3.10. Accordingly, Licensee 1 and Licensee 2 are found to have engaged in unsatisfactory conduct in respect of this matter.

Did the Licensees mislead the Complainants about the builder?

3.11. The evidence in this case is compelling that building company, Company A was expected to be the builder of the home on the Property. Details of the intended development were prepared by Company A and their branding was visible on signage, marketing material and supplied information. It is also clear from the statements by both Licensees that they also expected Company A would be the builder.

3.12. However, the Committee is not convinced that it was unsatisfactory conduct on the part of the Licensees to convey their understanding of who the builder would be to potential purchasers, including the Complainants, for the following reasons.

3.13. The Committee is satisfied that it is more likely than not that it was the vendor’s genuine intention at the time to use Company A. Had it been the case that the vendor sought to use Company A’s reputation to assist in marketing the Property without a genuine intention to engage them, then the Committee would have considered whether such intention was readily apparent to the Licensees and may have formed a different view in this regard. However, there is no evidence presented to suggest that it was not the vendor’s intention at the time to use Company A.

—————

QUESTIONS
a: Answer these from the Licensees decision:
(i) According to 3.10, what were Licensee 1 and Licensee 2 found to have engaged in?
(ii) Where was Company A's branding visible?
(iii) In 3.13, what does the Committee find more likely than not?
b: Pick up the Licensees decision after its last sentence and carry it on.
The items play no part in the work on the Licensees decision.

—————

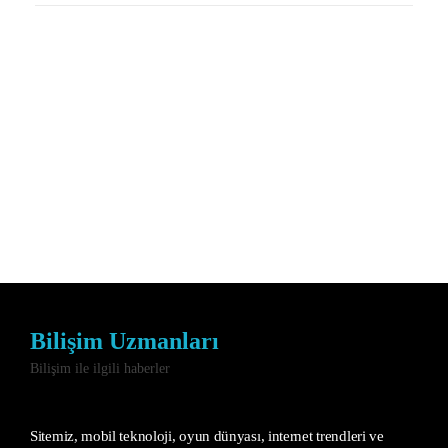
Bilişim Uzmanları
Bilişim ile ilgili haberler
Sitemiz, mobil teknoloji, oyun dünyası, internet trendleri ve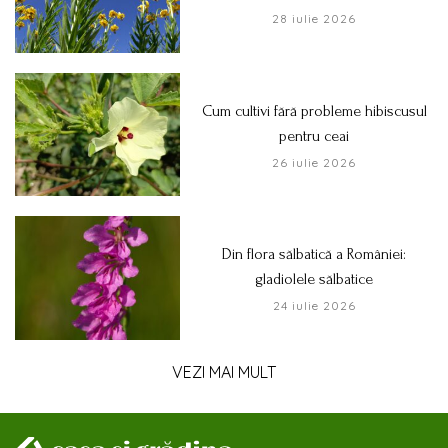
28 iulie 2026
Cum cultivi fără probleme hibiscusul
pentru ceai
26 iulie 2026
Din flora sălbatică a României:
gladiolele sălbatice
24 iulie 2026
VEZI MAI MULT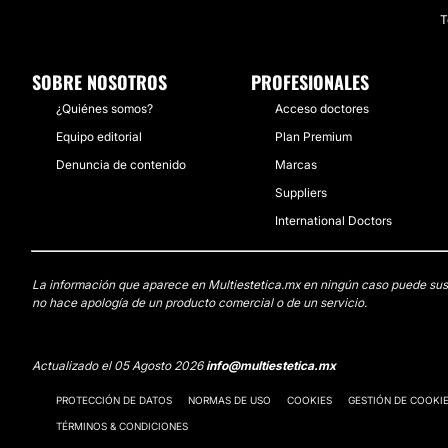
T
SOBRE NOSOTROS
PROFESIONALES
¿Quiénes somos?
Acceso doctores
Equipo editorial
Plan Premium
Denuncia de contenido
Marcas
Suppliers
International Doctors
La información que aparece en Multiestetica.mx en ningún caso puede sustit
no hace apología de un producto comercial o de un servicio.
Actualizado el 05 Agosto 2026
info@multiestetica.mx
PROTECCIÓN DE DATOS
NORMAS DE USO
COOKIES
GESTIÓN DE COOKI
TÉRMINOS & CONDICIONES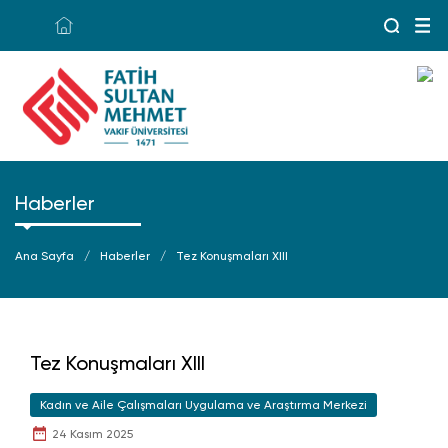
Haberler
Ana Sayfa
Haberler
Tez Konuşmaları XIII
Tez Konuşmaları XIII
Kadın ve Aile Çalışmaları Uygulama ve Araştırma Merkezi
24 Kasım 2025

—————

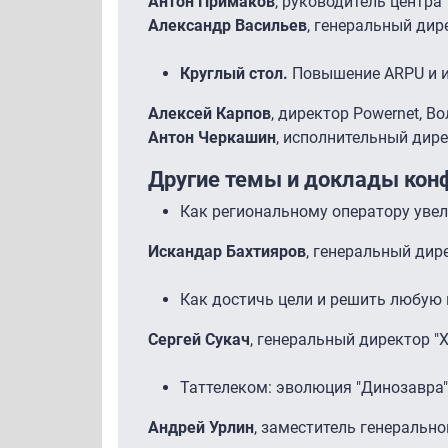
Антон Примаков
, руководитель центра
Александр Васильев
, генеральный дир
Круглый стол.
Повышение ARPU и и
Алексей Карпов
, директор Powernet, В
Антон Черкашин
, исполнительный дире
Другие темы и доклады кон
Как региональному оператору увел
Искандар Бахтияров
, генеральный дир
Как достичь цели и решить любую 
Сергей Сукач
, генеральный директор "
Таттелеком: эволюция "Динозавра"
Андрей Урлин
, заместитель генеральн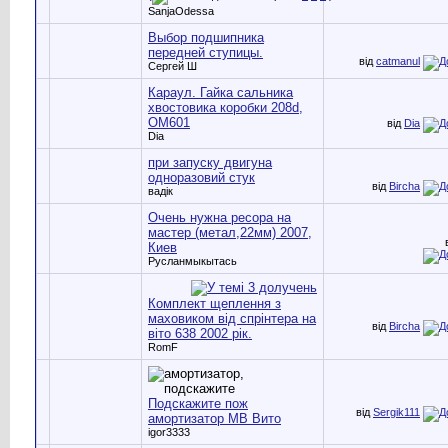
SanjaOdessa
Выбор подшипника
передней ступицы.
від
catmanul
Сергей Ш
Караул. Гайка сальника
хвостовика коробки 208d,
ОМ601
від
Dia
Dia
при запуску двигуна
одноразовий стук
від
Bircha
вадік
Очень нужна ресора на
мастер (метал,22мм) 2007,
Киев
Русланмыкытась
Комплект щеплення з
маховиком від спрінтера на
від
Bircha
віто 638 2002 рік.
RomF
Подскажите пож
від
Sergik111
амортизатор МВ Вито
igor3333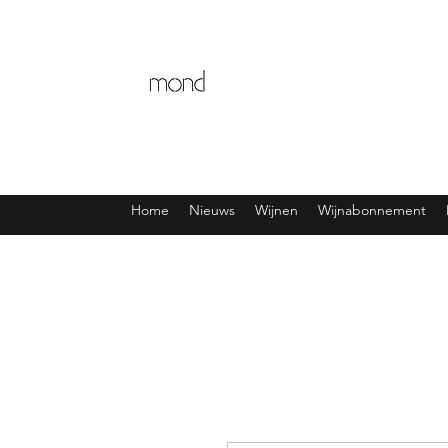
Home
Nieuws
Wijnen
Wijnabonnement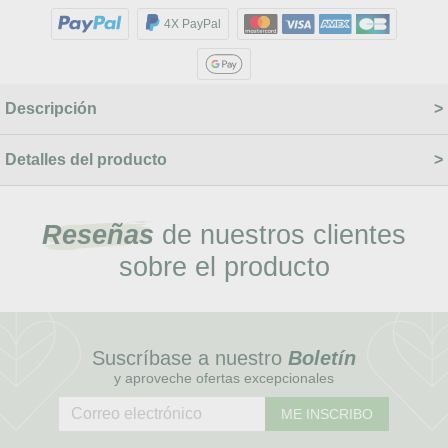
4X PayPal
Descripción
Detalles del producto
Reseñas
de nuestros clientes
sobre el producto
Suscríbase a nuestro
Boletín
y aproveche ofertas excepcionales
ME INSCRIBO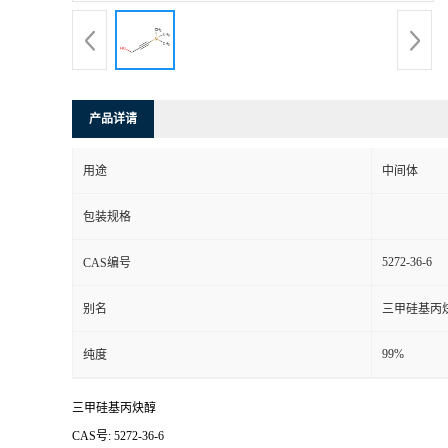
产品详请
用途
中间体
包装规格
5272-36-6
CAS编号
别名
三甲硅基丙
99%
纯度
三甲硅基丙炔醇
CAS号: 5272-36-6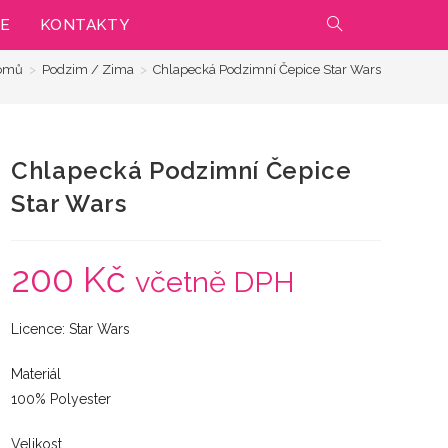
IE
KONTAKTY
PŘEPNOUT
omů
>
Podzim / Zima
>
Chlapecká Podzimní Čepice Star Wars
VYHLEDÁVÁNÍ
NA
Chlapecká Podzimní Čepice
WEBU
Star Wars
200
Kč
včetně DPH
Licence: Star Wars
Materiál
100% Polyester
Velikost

—————

EXERCISE RESPONSES
a:
(i) Unsatisfactory conduct in respect of this matter.
(ii) On signage, marketing material and supplied information.
(iii) That it was the vendor's genuine intention at the time to use Company A.

b:
3.14. The Committee considers that the Licensee’s representations about who was expected to build the home were consistent with the vendor’s intention and that such representations were therefore not inaccurate at the time. The Committee has to consider whether the subsequent change by the vendor after the fact could then make those representations, though accurate at the time, subsequently misleading. The view of the Committee is that it would not. In this situation the Licensees cannot be responsible for the subsequent actions by third parties.

3.15. The Agreement did not specify that the builder must be Company A. The contract was between the Complainants and the vendor. While it was expected, based on the information available at the time, that Company A would be engaged by the vendor this was not a requirement in the Agreement.

3.16. The Committee has also given careful consideration to whether the Licensee’s statements about Company A and their implied involvement through signage and information ought to have been qualified with a caveat by the Licensees explaining that the involvement of Company A is the vendor’s intention only, and that the Licensees cannot be certain they will be used. The Committee forms the view that such caveat was unnecessary. The Complainants were aware that they were not entering into an agreement with Company A and that there was no requirement in the Agreement that the vendor use Company A. It was self-evident that representations and the implied involvement by Company A was a future intention and not something that the Licensees were in a position to guarantee.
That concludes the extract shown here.